There has been a lot of commentary in recent weeks surrounding the proposed merger of top advertising firms Omnicom and Publicis. Most of the emphasis has been on whether a larger, more powerful entity can build the scale required to leverage “big data.” On the surface this seems to make sense: If data is big, shouldn’t agencies get bigger?
Unfortunately, this logic doesn’t hold water in my view, for a number of reasons. First, there is no correlation between the ability to master big data and company size. The new Publicis Omnicom Group would have more than 130,000 employees. But today’s big data powerhouses are much smaller in comparison.

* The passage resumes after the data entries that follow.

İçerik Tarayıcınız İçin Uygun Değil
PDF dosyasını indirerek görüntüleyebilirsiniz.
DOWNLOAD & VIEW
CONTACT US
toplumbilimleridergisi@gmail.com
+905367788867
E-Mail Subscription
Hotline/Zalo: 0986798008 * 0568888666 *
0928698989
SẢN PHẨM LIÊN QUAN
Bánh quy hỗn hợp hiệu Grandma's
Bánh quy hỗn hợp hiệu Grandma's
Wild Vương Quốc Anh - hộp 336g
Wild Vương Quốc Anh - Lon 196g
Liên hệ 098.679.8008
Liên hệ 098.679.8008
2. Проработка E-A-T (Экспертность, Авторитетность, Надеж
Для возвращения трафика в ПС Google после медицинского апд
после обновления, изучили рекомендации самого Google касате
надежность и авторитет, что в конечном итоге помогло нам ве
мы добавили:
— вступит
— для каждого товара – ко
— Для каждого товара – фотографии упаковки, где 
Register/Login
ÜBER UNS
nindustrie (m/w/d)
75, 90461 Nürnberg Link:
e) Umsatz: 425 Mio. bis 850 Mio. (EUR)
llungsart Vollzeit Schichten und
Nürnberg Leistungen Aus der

Facebook has around 6,000 employees, Salesforce has 10,000, and Google, the big daddy of big data, has 45,000. This should come as no surprise: The essence of big data is the use of massive computing power and new analytical methods to reduce the need for human involvement.

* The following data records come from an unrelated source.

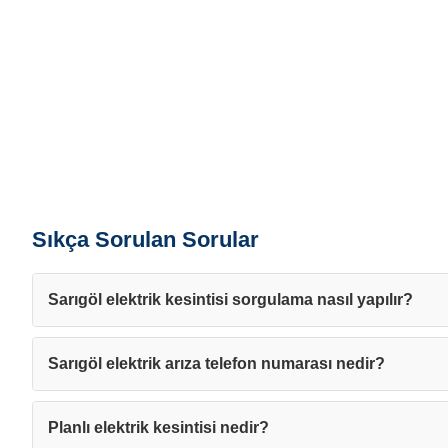
Sıkça Sorulan Sorular
Sarıgöl elektrik kesintisi sorgulama nasıl yapılır?
Sarıgöl elektrik arıza telefon numarası nedir?
Planlı elektrik kesintisi nedir?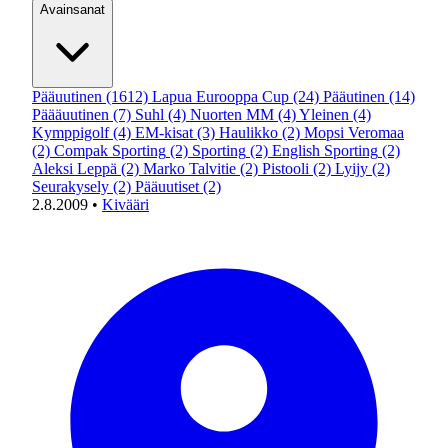
Avainsanat
Pääuutinen
(1612)
Lapua Eurooppa Cup
(24)
Pääutinen
(14)
Päääuutinen
(7)
Suhl
(4)
Nuorten MM
(4)
Yleinen
(4)
Kymppigolf
(4)
EM-kisat
(3)
Haulikko
(2)
Mopsi Veromaa
(2)
Compak Sporting
(2)
Sporting
(2)
English Sporting
(2)
Aleksi Leppä
(2)
Marko Talvitie
(2)
Pistooli
(2)
Lyijy
(2)
Seurakysely
(2)
Pääuutiset
(2)
2.8.2009
•
Kivääri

Second, these companies also have several key advantages over ad agencies—perhaps the biggest being the data itself. In the case of companies like Acxiom and Experian, they have purchased and compiled data from multiple sources. In the case of Google and Facebook, they have provided a service so compelling that individuals are willing to allow those companies to profit from their personal data in exchange for free access. Last time I checked, ad agencies didn’t have a compelling proposition to engage consumers in that kind of value exchange.
And finally, we have to acknowledge the investment gap. Backed by venture capitalists and/or public investors, the firms that Publicis Omnicom Group wants to compete with will always have the edge when it comes to technological innovation and winning the war for talent.

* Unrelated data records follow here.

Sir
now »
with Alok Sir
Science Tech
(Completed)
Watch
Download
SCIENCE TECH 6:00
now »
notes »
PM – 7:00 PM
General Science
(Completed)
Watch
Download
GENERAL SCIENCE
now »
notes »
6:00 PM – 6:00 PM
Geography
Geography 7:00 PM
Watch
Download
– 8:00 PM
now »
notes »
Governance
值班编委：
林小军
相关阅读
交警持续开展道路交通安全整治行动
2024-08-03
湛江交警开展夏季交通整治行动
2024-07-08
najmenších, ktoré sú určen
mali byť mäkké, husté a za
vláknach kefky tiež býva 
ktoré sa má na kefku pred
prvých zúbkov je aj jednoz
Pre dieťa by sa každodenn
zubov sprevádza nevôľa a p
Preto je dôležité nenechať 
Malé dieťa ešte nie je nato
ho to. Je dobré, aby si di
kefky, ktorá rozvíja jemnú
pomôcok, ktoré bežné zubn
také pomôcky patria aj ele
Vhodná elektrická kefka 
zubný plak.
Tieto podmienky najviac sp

My skepticism about the merger is widely shared; investors, for instance, have voted with their wallets, and Omnicom’s shares are down 2.5 percent since the announcement. But I’d like to dig a little deeper into the fundamental rationale behind the deal, as described recently in AdAge:
…today’s ad agencies need to use Google and other digital-media platforms—including, increasingly, digital video platforms as soon [as] all advertising is delivered digitally—to show the right message to the right person at the right time.
The underlying assumption here is that unless marketers can micro-target the right message to the right person at the right time, the effort is wasted. But the history of marketing demonstrates that this just isn’t the case. Truly differentiated customer propositions driven by innovation or a fundamental revamping of the value equation do not need micro-targeting to succeed. By definition they appeal to large numbers of customers with different needs, demographics, and media consumption patterns.
Think about companies such as Ikea, Southwest Airlines, ESPN, Amazon, and Geico. They have used a customer-centric orientation, technological breakthroughs, and new business models to offer products and services that customers perceive as a noticeably better value than current offerings in the marketplace. Their advertising agencies didn’t have to create demand for these offers. Instead, the agencies were given the enviable task of creating awareness and cachet for brands that essentially sell themselves. We’ve learned over time that marketing dollars spent on highly appealing value propositions consistently produce the highest marketing ROI. This is not to say we shouldn’t always strive to deliver targeted CRM and media strategies, but if success is riding on the ability to find the most effective way to aim resources behind a mediocre product proposition, both client and agency are in trouble.
Instead of relying on mega-mergers, what might a new marketing services agency model look like? As a thought experiment, imagine IDEO or Frog Design going into the advertising business. Such a firm would likely redefine the nature of the work that agencies do for clients, where in the marketing process they begin to engage, and how they collaborate. In other words, agencies would leverage what they are really good at—consumer insight, especially knowledge of cutting-edge trends; creativity, not just in developing advertising communications but also in helping design the product or service itself; and the audaciousness clients often need to make a good idea truly dominant. The collaboration model would change as well. Instead of the procurement-led cycle of RFP and pitch, agencies and clients would spend more time mutually addressing the biggest opportunities before them. For example, look at the collaboration between Unilever and its agency, Ogilvy, in developing the Dove brand.
So, my advice to agencies: Leave the data crunching to firms that actually have the data to crunch, and the specialized capabilities and financial backing to do it effectively. Instead of big data, focus on the big idea. That’s the one thing agencies can do for clients that their other marketing partners can’t.